というわけで今現在意味が無いように見えたってそういう事もありうるので全てのものに意味がある、としてとりあえずいいと思う。だから問題は「価値」付け、あるいは「重み付け」にある。
例えばMyblog japanここを見れば一分間にどれだけの数の記事がネットの世界に入力され「記憶」されているかがおおよそ分かる。全てがここに集まっているわけではないので実際にはこの何倍もあると思われる。これを見てるとオレは何だかめまいがしてくるのだが、とにかく相当な量である。基本的にブログに書いたものは閉鎖してもキャッシュというものとして残るらしいので(いやよくは知らないんだけども)これらの情報は半永久的に記憶される、ようだ。それがこういう勢いで蓄積されていっているのである。
で、こういう状況を踏まえると単に記事を書いただけでは意味はあっても「価値」はない、とオレは思うのである。つまりそのままではちょっと時間が経つとあっという間に無価値なもの、あるいは二度と想起されない記憶、という位置づけになってしまうと予想される。だから次に重要になってくるのは情報に対する価値付け、重み付けになるわけだ。
その一つが「アクセス数」である。というより今のところ価値の基準は殆どこれしかないと思われているふしがある。確かに多くの人が見ているブログや記事ほど価値が大きいというのは間違いとは言えないがオレとしてはこれだけでは不満なのである。

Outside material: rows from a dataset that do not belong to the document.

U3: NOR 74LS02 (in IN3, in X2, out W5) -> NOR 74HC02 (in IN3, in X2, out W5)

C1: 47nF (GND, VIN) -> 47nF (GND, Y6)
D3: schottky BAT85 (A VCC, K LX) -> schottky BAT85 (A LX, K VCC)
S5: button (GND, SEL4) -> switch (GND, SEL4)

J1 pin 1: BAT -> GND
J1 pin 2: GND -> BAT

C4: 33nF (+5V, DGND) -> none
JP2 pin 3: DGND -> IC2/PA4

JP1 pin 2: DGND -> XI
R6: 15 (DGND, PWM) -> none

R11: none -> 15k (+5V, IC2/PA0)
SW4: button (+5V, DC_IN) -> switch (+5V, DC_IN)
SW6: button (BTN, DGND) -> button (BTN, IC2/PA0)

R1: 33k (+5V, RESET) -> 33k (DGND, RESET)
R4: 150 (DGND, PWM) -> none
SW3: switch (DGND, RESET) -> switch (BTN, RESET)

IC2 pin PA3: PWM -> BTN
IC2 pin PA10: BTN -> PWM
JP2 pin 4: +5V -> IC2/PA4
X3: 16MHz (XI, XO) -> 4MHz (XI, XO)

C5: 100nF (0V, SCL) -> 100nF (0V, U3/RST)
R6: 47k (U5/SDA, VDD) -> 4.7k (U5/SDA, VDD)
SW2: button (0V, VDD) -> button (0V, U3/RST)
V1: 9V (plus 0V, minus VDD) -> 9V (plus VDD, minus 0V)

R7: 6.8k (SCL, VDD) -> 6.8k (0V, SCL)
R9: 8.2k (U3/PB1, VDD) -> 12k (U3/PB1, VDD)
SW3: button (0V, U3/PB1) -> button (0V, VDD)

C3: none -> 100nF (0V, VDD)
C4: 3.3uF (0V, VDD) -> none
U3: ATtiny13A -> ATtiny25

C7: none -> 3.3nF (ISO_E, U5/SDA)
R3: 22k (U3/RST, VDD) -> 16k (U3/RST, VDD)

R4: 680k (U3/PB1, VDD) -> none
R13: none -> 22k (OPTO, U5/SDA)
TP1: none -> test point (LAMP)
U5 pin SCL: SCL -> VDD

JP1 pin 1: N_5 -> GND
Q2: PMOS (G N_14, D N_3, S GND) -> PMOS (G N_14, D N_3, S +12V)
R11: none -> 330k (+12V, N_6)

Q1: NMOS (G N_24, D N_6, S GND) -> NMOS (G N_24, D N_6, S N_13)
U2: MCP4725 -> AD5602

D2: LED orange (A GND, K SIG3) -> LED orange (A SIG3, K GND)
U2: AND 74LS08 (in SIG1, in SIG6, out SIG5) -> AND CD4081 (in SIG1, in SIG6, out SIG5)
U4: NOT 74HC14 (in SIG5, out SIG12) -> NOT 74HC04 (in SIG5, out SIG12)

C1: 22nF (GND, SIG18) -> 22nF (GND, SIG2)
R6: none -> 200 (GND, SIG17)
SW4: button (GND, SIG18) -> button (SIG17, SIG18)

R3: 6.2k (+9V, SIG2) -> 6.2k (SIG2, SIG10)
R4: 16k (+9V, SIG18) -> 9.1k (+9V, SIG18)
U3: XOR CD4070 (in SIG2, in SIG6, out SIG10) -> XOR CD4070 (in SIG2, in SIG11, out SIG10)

そもそもアクセス数というものは全ての人ががんばれば獲得できるというものではない。そこには競争の原理によるピラミッド型のヒエラルキーが必ず確立されてしまうからである。ここの記事で書いた「コウチョウ効果」というのも実はこのアクセス信仰みたいなものに対するアンチテーゼという意味合いがあったりする。(・・・多分)
で、オレがこのアクセス数というものに対するもう一つの価値の基準、情報に対する重み付けになると思っているのが「記事を関連付けさせる事」なのだ。そしてこれがブログのブログたる所以の「トラックバック」の意味であり、面白いところでもあると思っている。弘毅さんが言うようにこれはブログ(とその記事)をニューロンとすればシナプスに相当すると言えそうだが、それによって関連付けられた記事はアクセス数というピラミッド型の縦の軸に対する横の軸となり、それは競争とは無縁であり要はやる気があれば成果があがるものでもある。(もちろん関連付けさせる、つまりトラバを送る事はアクセスUPにも繋がるのだけど)


で、それをやるとどうなるのか?というと正直よくは分からない。
非常に複雑な構造ができあがる。それは脳の構造に酷似している。関連性を考慮した記事はいわば意識レベルに定着した記憶、と言えそうである。それが表すのは「思考」であるのかもしれない。思考とは記憶の操作であるという。「我思う故に我あり」で思う事、考える事ができるのは意識レベルに定着した記憶があるからだ。それが関連性によって繋がっていく事で「思考」になる。そうだとするとそこには「メタ意識」みたいのができるかも・・・とまで考えたら妄想か?
ともかく。
全ての記事を関連付けさせる必要はまったくないし無理である。脳においても入力された情報で定着した記憶として残るのは極わずかなのだから。しかし関連付けさせる必要のある記事というのがあると思うし、そうする事でより意義深くなるのではないかと思う。
そういうわけでこのブログの記事を関連付けさせていく運動(?)を、
〜メタ脳化プロジェクト〜
命名してみる。まぁ特に何するというわけでもないが、この一連の記事はそれを勧めてきたわけで、記事によってはきちんと関連記事を探してトラバするとか、よそのブログの記事のコメント欄などに関連情報を提供するとか、まぁそういう地道な努力をしていくという事になると思う。
それでどうなるのか。未来は分からないから面白い、というしかない。